Here’s an example of a “graph” message we can see:

[2025-07-16T21:57:51.956000] 2025-07-16T21:57:50.116Z [TRACE] Executing graph transform *terraform.OrphanResourceInstanceCountTransformer
[2025-07-16T21:57:51.956000] 2025-07-16T21:57:50.116Z [TRACE] Completed graph transform *terraform.OrphanResourceInstanceCountTransformer (no changes)
[2025-07-16T21:57:51.956000] 2025-07-16T21:57:50.116Z [TRACE] Executing graph transform *terraform.AttachStateTransformer
[2025-07-16T21:57:51.956000] 2025-07-16T21:57:50.116Z [TRACE] NodeAbstractResourceInstance.AttachResourceState for module.foo["bar"].confluent_kafka_acl.app_consumer
[2025-07-16T21:57:51.956000] 2025-07-16T21:57:50.116Z [TRACE] Completed graph transform *terraform.AttachStateTransformer (no changes)
[2025-07-16T21:57:51.956000] 2025-07-16T21:57:50.116Z [TRACE] Executing graph transform *terraform.TargetsTransformer
[2025-07-16T21:57:51.956000] 2025-07-16T21:57:50.116Z [TRACE] Completed graph transform *terraform.TargetsTransformer (no changes)
[2025-07-16T21:57:51.956000] 2025-07-16T21:57:50.116Z [TRACE] Executing graph transform *terraform.ReferenceTransformer
[2025-07-16T21:57:51.956000] 2025-07-16T21:57:50.116Z [DEBUG] ReferenceTransformer: "module.foo["bar"].confluent_kafka_acl.app_consumer" references: []
[2025-07-16T21:57:51.956000] 2025-07-16T21:57:50.116Z [TRACE] Completed graph transform *terraform.ReferenceTransformer (no changes)
[2025-07-16T21:57:51.956000] 2025-07-16T21:57:50.116Z [TRACE] Executing graph transform *terraform.RootTransformer
[2025-07-16T21:57:51.956000] 2025-07-16T21:57:50.116Z [TRACE] Completed graph transform *terraform.RootTransformer with new graph:
[2025-07-16T21:57:51.956000] "module.foo["bar"].confluent_kafka_acl.app_consumer" - *terraform.NodePlannableResourceInstance
[2025-07-16T21:57:51.956000] root - terraform.graphNodeRoot

Hi @linouk23,

It is certainly possible that Terraform is making all those calls in the 5-10 min bursts shown in the graph, while doing some other processing in between. While 10k resource instances on it’s own isn’t a necessarily problem if you are willing to wait for all the API calls required, it is very easy for that many resources in a configuration to create dependency graphs with millions of edges which take exponential time to process.
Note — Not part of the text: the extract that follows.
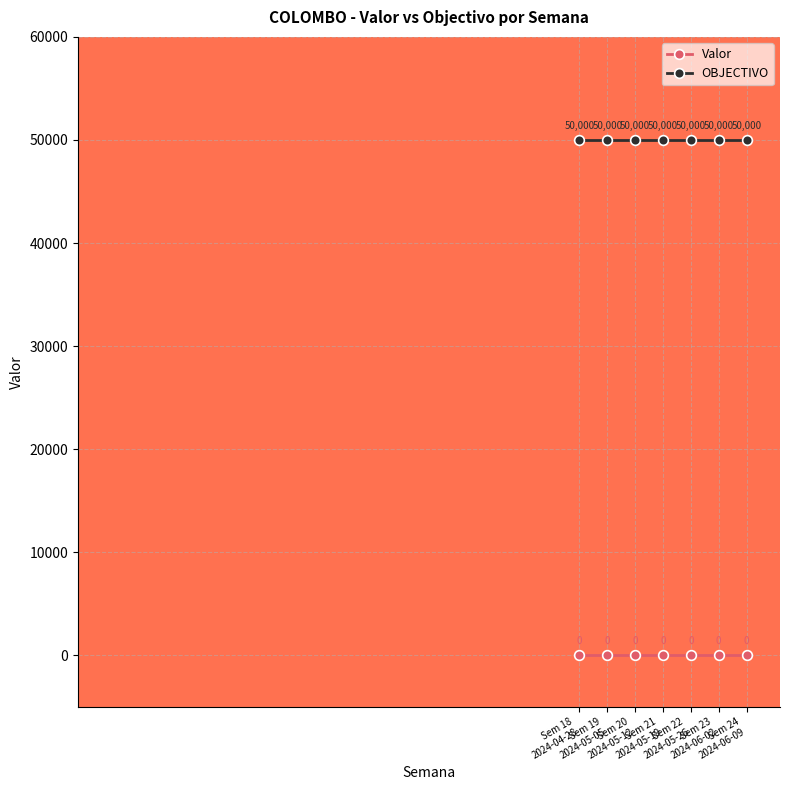

True or false: OBJECTIVO has more than 1 points higher than both neighbors.

False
The graph messages you see aren’t really indicative of anything, the trace logging around graph building is very verbose (though less so in next release) so there will be lots of messages for lots of resources. You’ve also linked to some other random situations which caused Terraform to take more time than expected, but it’s not really possible to evaluate whether any of those apply here without some example to analyze.

The first thing I would try is to see if the latest build (terraform_1.13.0-beta1 right now) help at all. It includes some performance improvements specifically for large configurations. If you are using something older than v1.12 there are even more performance improvements you may be missing.